У выхода их ждали две машины. Профессора поразила обтекаемая форма автомобилей и то, что мотор находится сзади.

— Чешская марка? — спросил он де Мулляка.

— Да, «татра». Они их экспортируют в большом количестве.

Де Мулляк и профессор сели в одну машину, Ирэн с Зюской — во вторую.

— Вы хорошо знаете профессора Ренгэ? — спросила чешка.

— Он председатель комитета мира нашего района.

— Тем лучше. Я робею при нем. Говорят, он крупный ученый.

Зюска была полненькая, круглолицая блондинка. Она без умолку болтала и рассказала Ирэн, что вдоль шоссе, по которому они едут, много новых зданий, а в скором времени начнут возводиться крупноблочные дома…

В Праге, городе ста башен, над которым величественно возвышается королевский замок и церковь святого Георгия, Зюска показала гостье Карлов мост и потемневшие от времени скульптуры. Ирэн казалось, что она перенеслась в далекое прошлое. Ее удивило множество церквей, и она спросила переводчицу, все ли они действуют.

— Конечно, — ответила та.

Ирэн и ее попутчики встретились в холле гостиницы «Алькрон». Кого здесь только не было! Дамы в мехах, мужчины в шляпах, две индианки, задрапированные в сари, пары, сидевшие в сторонке, деловые люди, дипломаты, журналисты, беседовавшие у стойки; у вешалки собрались латиноамериканцы и от полноты чувств похлопывали друг друга по спине.

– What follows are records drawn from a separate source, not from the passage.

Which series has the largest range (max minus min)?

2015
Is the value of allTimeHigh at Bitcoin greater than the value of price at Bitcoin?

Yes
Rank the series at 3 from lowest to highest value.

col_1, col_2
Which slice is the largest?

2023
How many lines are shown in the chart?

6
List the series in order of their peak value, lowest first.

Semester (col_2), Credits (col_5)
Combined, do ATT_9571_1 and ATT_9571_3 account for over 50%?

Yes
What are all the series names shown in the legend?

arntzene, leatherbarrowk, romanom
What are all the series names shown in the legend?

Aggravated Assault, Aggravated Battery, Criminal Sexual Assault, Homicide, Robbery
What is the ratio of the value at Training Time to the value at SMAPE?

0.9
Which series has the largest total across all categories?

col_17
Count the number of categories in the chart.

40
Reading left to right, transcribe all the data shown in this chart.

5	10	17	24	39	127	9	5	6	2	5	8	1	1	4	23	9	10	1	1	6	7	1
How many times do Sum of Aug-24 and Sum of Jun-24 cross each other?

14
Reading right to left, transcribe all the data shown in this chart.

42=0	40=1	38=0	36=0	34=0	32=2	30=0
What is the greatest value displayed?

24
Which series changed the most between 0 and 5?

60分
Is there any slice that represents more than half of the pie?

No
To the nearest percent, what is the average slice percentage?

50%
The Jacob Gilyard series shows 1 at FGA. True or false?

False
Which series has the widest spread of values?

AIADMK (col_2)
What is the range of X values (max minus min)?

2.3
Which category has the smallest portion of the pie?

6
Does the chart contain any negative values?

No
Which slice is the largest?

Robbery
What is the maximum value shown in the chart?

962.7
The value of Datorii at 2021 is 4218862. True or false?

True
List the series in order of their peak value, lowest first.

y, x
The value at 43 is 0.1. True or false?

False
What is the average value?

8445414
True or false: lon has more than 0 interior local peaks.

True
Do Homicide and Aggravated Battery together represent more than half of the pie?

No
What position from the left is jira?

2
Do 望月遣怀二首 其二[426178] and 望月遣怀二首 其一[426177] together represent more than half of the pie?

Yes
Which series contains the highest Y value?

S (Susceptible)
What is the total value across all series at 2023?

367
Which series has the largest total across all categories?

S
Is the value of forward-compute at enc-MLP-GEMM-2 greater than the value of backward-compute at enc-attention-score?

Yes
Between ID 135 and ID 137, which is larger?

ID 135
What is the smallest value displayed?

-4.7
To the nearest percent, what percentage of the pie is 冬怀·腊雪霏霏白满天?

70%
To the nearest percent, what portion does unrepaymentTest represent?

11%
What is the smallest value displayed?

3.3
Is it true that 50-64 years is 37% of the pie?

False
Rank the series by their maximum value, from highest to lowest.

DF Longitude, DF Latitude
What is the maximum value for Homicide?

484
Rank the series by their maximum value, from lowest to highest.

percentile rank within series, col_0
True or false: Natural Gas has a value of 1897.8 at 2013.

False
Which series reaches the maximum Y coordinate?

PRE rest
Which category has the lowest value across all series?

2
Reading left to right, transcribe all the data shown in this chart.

— Какое космополитическое общество! — воскликнул профессор. — Можно подумать, что мы в Лондоне.

Зюска попросила провести гостей в отведенные им комнаты и условилась встретиться с ними попозже, чтобы идти ужинать.

— Мы не можем, — заявил де Мулляк. — Сейчас всего пять часов.

— Но вам уже все приготовили.

— Придется смириться, — сказал со смехом профессор. — Кстати, в самолете я очень плохо поел.

Отозвав Зюску в сторону, он спросил ее:

— Мне бы хотелось послать телеграмму жене. Это возможно?

— Конечно. Дайте мне текст, я все сделаю.

— А позвонить я могу?

— Если хотите…

В ресторан он пришел позже всех и, сияя, объявил:

— Все в порядке. Я разговаривал с Парижем… Знаете, у вас совсем неплохая гостиница. Мне дали отличный номер.

— Вам не нравится? — обеспокоенно спросила Зюска.

— Наоборот, даже слишком роскошно.

Он просмотрел меню, заказал метрдотелю ужин и достал из кармана записную книжку.

— Ладно, теперь скажите, какой у вас будет распорядок. Когда открывается конференция?

— Завтра в девять утра, — ответила Зюска. — За вами будут посланы машины.